Competência é o mínimo, claro. Mas será que não
percebem que a cor e o gênero importaram bastante
para que eles chegassem até esses cargos. Ou seria
uma mera coincidência que fossem todos homens e
todos brancos? Esse mérito não foi adquirido ou


conquistado, foi dado no nascimento.

Não dá para debater meritocracia sem o contexto do
ponto de partida.

Nesta semana, a decisão de um acordo histórico
envolvendo as seleções norte-americanas de futebol
repercutiu mundialmente.
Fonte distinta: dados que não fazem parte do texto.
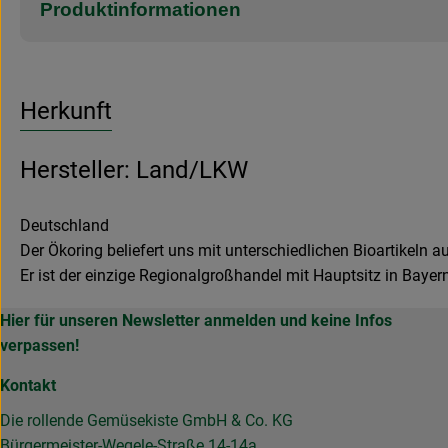
Produktinformationen
Herkunft
Hersteller: Land/LKW
Deutschland
Der Ökoring beliefert uns mit unterschiedlichen Bioartikeln a
Er ist der einzige Regionalgroßhandel mit Hauptsitz in Bayer
Hier für unseren Newsletter anmelden und keine Infos
verpassen!
Kontakt
Die rollende Gemüsekiste GmbH & Co. KG
Bürgermeister-Wegele-Straße 14-14a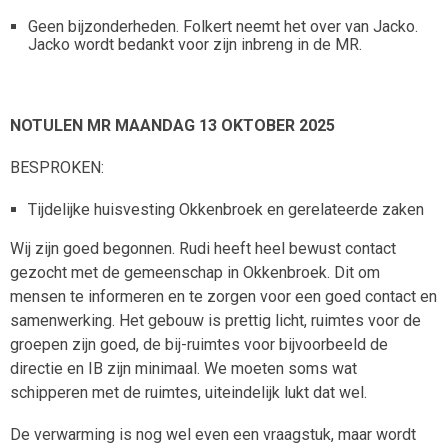
Geen bijzonderheden. Folkert neemt het over van Jacko.
Jacko wordt bedankt voor zijn inbreng in de MR.
NOTULEN MR MAANDAG 13 OKTOBER 2025
BESPROKEN:
Tijdelijke huisvesting Okkenbroek en gerelateerde zaken
Wij zijn goed begonnen. Rudi heeft heel bewust contact
gezocht met de gemeenschap in Okkenbroek. Dit om
mensen te informeren en te zorgen voor een goed contact en
samenwerking. Het gebouw is prettig licht, ruimtes voor de
groepen zijn goed, de bij-ruimtes voor bijvoorbeeld de
directie en IB zijn minimaal. We moeten soms wat
schipperen met de ruimtes, uiteindelijk lukt dat wel.
De verwarming is nog wel even een vraagstuk, maar wordt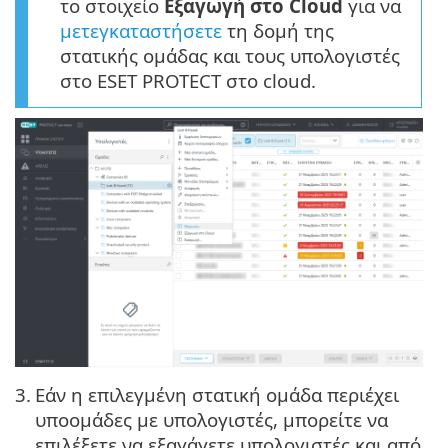
το στοιχείο
Εξαγωγή στο Cloud
για να
μετεγκαταστήσετε
τη δομή της
στατικής ομάδας και τους υπολογιστές
στο ESET PROTECT στο cloud.
3.
Εάν η επιλεγμένη στατική ομάδα περιέχει
υποομάδες με υπολογιστές, μπορείτε να
επιλέξετε να εξαγάγετε υπολογιστές και από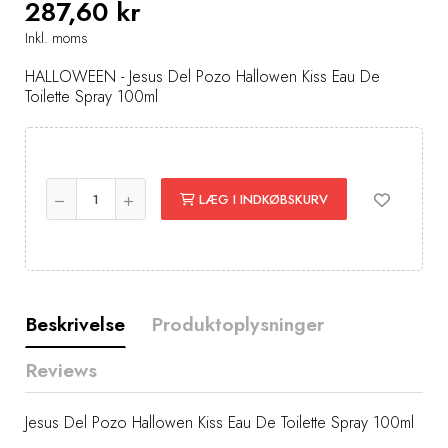
287,60 kr
Inkl. moms
HALLOWEEN - Jesus Del Pozo Hallowen Kiss Eau De
Toilette Spray 100ml
LÆG I INDKØBSKURV
Beskrivelse
Produktoplysninger
Reviews
Jesus Del Pozo Hallowen Kiss Eau De Toilette Spray 100ml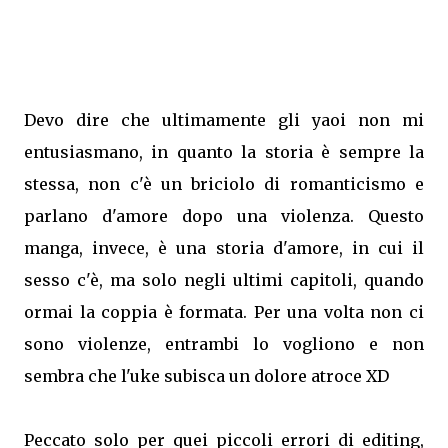
Devo dire che ultimamente gli yaoi non mi
entusiasmano, in quanto la storia è sempre la
stessa, non c'è un briciolo di romanticismo e
parlano d'amore dopo una violenza. Questo
manga, invece, è una storia d'amore, in cui il
sesso c'è, ma solo negli ultimi capitoli, quando
ormai la coppia è formata. Per una volta non ci
sono violenze, entrambi lo vogliono e non
sembra che l'uke subisca un dolore atroce XD
Peccato solo per quei piccoli errori di editing,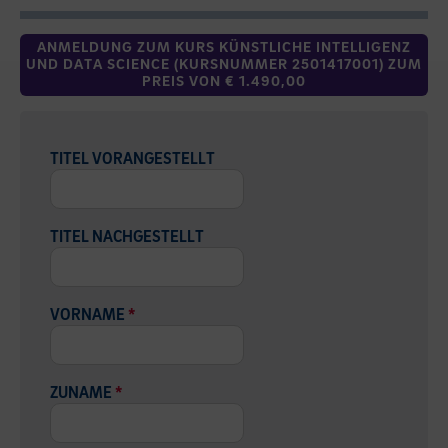
ANMELDUNG ZUM KURS KÜNSTLICHE INTELLIGENZ
UND DATA SCIENCE (KURSNUMMER 2501417001) ZUM
PREIS VON € 1.490,00
TITEL VORANGESTELLT
TITEL NACHGESTELLT
VORNAME
*
ZUNAME
*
Na luta para conseguir
igualdade de pagamentos desde 2019, a supervitoriosa
seleção feminina entrou na Justiça. E, dentre todos os
acordos com a US Soccer (confederação americana de
futebol), faltava um aspecto a ser igualado: a premiação
da Copa do Mundo.

Isso porque a Fifa paga premiações bem diferentes na
Copa do Mundo masculina e na feminina. Uma seleção
eliminada na primeira fase do Mundial deste ano
ganhará mais do que o dobro (US$ 9 milhões, R$ 43,2
milhões na cotação atual) do valor pago à seleção
campeã da Copa do Mundo feminina de 2019 (US$ 4
milhões, R$ 19,2 milhões).

Para igualar os pagamentos, as seleções masculina e
feminina dos Estados Unidos concordaram em somar
todas as premiações da Fifa e dividir igualmente 90%
delas entre jogadores e jogadoras (10% são da US
Soccer). Ou seja, os homens abriram mão de ganhar
mais num primeiro momento em favor do que julgaram
justo -as mulheres serem recompensadas por seus
esforços (que por sinal geram resultados muito
melhores do que os deles).

Essa notícia fez muitos questionarem: oras, mas a Copa
do Mundo masculina gera muito mais dinheiro, então é
justo que os homens ganhem mais e ponto, lógica de
mercado. A análise é tão óbvia quanto limitada. O
contexto onde o futebol masculino se desenvolveu é
completamente distinto do observado no futebol
feminino, que enfrentou proibição por lei e muita
resistência. Um começou há mais de cem anos, o outro
passou a ter competições oficiais há pouco mais de 30.
Os dois não tiveram o mesmo ponto de partida.